__TASK TO COMPLETE__.
Copy every line of the records below word for word, keeping the lines in their original order.

☆ ☆ ☆ ☆

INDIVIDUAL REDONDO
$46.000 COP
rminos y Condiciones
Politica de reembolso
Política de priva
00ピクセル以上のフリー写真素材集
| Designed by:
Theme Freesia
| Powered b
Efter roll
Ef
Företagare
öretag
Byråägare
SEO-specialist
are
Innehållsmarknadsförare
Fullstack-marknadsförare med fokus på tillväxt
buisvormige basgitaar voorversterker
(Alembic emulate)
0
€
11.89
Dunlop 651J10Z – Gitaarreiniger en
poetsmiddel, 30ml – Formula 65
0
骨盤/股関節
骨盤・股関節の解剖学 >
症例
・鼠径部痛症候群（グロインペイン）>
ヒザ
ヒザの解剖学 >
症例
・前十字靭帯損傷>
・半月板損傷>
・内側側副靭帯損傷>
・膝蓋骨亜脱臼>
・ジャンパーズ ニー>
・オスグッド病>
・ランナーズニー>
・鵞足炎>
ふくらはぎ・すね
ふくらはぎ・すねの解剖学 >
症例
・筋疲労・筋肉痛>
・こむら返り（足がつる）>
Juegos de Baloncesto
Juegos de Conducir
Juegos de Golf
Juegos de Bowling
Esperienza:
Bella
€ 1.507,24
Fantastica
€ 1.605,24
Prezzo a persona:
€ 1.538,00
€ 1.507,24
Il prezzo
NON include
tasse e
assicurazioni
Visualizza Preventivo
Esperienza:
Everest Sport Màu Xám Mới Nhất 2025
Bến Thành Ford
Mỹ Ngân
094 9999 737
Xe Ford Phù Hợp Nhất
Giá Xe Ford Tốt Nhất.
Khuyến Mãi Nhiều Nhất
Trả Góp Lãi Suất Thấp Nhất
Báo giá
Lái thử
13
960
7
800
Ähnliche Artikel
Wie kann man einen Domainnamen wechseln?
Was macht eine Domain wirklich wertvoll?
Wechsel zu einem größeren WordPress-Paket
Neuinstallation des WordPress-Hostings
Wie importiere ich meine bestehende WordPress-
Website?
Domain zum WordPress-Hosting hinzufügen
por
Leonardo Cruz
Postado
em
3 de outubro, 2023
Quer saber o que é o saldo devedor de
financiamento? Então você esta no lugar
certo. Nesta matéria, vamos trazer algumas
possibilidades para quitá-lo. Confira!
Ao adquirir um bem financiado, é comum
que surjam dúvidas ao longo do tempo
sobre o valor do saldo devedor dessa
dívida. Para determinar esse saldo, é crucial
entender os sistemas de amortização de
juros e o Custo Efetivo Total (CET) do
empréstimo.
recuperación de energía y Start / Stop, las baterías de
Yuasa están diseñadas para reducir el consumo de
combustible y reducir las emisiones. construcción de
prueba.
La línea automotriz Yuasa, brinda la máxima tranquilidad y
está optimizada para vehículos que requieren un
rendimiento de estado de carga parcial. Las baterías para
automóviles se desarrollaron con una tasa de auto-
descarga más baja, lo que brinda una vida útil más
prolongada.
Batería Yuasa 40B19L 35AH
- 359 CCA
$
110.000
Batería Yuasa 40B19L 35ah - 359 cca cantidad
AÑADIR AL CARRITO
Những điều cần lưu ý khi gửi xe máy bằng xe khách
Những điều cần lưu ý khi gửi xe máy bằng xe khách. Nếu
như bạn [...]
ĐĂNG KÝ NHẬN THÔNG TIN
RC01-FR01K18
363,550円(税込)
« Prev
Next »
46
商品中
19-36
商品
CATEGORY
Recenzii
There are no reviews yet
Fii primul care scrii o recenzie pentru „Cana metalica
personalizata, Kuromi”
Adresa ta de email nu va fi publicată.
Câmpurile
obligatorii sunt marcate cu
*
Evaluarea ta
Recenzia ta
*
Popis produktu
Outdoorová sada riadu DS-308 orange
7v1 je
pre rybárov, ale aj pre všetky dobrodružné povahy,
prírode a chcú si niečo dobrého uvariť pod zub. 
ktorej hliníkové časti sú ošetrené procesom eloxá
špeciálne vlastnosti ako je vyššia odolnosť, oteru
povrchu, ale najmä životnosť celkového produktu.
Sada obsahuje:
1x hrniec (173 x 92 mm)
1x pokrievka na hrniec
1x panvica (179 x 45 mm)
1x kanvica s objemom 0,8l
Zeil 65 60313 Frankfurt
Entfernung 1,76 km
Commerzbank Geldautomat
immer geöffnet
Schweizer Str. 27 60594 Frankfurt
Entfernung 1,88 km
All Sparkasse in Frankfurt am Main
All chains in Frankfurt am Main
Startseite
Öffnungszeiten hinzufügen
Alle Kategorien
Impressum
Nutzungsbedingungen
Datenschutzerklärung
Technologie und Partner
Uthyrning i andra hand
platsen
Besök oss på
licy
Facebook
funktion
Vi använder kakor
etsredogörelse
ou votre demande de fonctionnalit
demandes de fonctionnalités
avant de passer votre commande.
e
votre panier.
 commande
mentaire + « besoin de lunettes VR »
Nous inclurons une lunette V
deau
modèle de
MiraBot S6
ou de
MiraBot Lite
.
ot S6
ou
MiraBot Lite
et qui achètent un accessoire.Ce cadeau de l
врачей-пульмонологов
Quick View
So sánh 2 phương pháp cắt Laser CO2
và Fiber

☆ ☆ ☆ ☆

__RESPONSE BOX__.
INDIVIDUAL REDONDO
$46.000 COP
rminos y Condiciones
Politica de reembolso
Política de priva
00ピクセル以上のフリー写真素材集
| Designed by:
Theme Freesia
| Powered b
Efter roll
Ef
Företagare
öretag
Byråägare
SEO-specialist
are
Innehållsmarknadsförare
Fullstack-marknadsförare med fokus på tillväxt
buisvormige basgitaar voorversterker
(Alembic emulate)
0
€
11.89
Dunlop 651J10Z – Gitaarreiniger en
poetsmiddel, 30ml – Formula 65
0
骨盤/股関節
骨盤・股関節の解剖学 >
症例
・鼠径部痛症候群（グロインペイン）>
ヒザ
ヒザの解剖学 >
症例
・前十字靭帯損傷>
・半月板損傷>
・内側側副靭帯損傷>
・膝蓋骨亜脱臼>
・ジャンパーズ ニー>
・オスグッド病>
・ランナーズニー>
・鵞足炎>
ふくらはぎ・すね
ふくらはぎ・すねの解剖学 >
症例
・筋疲労・筋肉痛>
・こむら返り（足がつる）>
Juegos de Baloncesto
Juegos de Conducir
Juegos de Golf
Juegos de Bowling
Esperienza:
Bella
€ 1.507,24
Fantastica
€ 1.605,24
Prezzo a persona:
€ 1.538,00
€ 1.507,24
Il prezzo
NON include
tasse e
assicurazioni
Visualizza Preventivo
Esperienza:
Everest Sport Màu Xám Mới Nhất 2025
Bến Thành Ford
Mỹ Ngân
094 9999 737
Xe Ford Phù Hợp Nhất
Giá Xe Ford Tốt Nhất.
Khuyến Mãi Nhiều Nhất
Trả Góp Lãi Suất Thấp Nhất
Báo giá
Lái thử
13
960
7
800
Ähnliche Artikel
Wie kann man einen Domainnamen wechseln?
Was macht eine Domain wirklich wertvoll?
Wechsel zu einem größeren WordPress-Paket
Neuinstallation des WordPress-Hostings
Wie importiere ich meine bestehende WordPress-
Website?
Domain zum WordPress-Hosting hinzufügen
por
Leonardo Cruz
Postado
em
3 de outubro, 2023
Quer saber o que é o saldo devedor de
financiamento? Então você esta no lugar
certo. Nesta matéria, vamos trazer algumas
possibilidades para quitá-lo. Confira!
Ao adquirir um bem financiado, é comum
que surjam dúvidas ao longo do tempo
sobre o valor do saldo devedor dessa
dívida. Para determinar esse saldo, é crucial
entender os sistemas de amortização de
juros e o Custo Efetivo Total (CET) do
empréstimo.
recuperación de energía y Start / Stop, las baterías de
Yuasa están diseñadas para reducir el consumo de
combustible y reducir las emisiones. construcción de
prueba.
La línea automotriz Yuasa, brinda la máxima tranquilidad y
está optimizada para vehículos que requieren un
rendimiento de estado de carga parcial. Las baterías para
automóviles se desarrollaron con una tasa de auto-
descarga más baja, lo que brinda una vida útil más
prolongada.
Batería Yuasa 40B19L 35AH
- 359 CCA
$
110.000
Batería Yuasa 40B19L 35ah - 359 cca cantidad
AÑADIR AL CARRITO
Những điều cần lưu ý khi gửi xe máy bằng xe khách
Những điều cần lưu ý khi gửi xe máy bằng xe khách. Nếu
như bạn [...]
ĐĂNG KÝ NHẬN THÔNG TIN
RC01-FR01K18
363,550円(税込)
« Prev
Next »
46
商品中
19-36
商品
CATEGORY
Recenzii
There are no reviews yet
Fii primul care scrii o recenzie pentru „Cana metalica
personalizata, Kuromi”
Adresa ta de email nu va fi publicată.
Câmpurile
obligatorii sunt marcate cu
*
Evaluarea ta
Recenzia ta
*
Popis produktu
Outdoorová sada riadu DS-308 orange
7v1 je
pre rybárov, ale aj pre všetky dobrodružné povahy,
prírode a chcú si niečo dobrého uvariť pod zub. 
ktorej hliníkové časti sú ošetrené procesom eloxá
špeciálne vlastnosti ako je vyššia odolnosť, oteru
povrchu, ale najmä životnosť celkového produktu.
Sada obsahuje:
1x hrniec (173 x 92 mm)
1x pokrievka na hrniec
1x panvica (179 x 45 mm)
1x kanvica s objemom 0,8l
Zeil 65 60313 Frankfurt
Entfernung 1,76 km
Commerzbank Geldautomat
immer geöffnet
Schweizer Str. 27 60594 Frankfurt
Entfernung 1,88 km
All Sparkasse in Frankfurt am Main
All chains in Frankfurt am Main
Startseite
Öffnungszeiten hinzufügen
Alle Kategorien
Impressum
Nutzungsbedingungen
Datenschutzerklärung
Technologie und Partner
Uthyrning i andra hand
platsen
Besök oss på
licy
Facebook
funktion
Vi använder kakor
etsredogörelse
ou votre demande de fonctionnalit
demandes de fonctionnalités
avant de passer votre commande.
e
votre panier.
 commande
mentaire + « besoin de lunettes VR »
Nous inclurons une lunette V
deau
modèle de
MiraBot S6
ou de
MiraBot Lite
.
ot S6
ou
MiraBot Lite
et qui achètent un accessoire.Ce cadeau de l
врачей-пульмонологов
Quick View
So sánh 2 phương pháp cắt Laser CO2
và Fiber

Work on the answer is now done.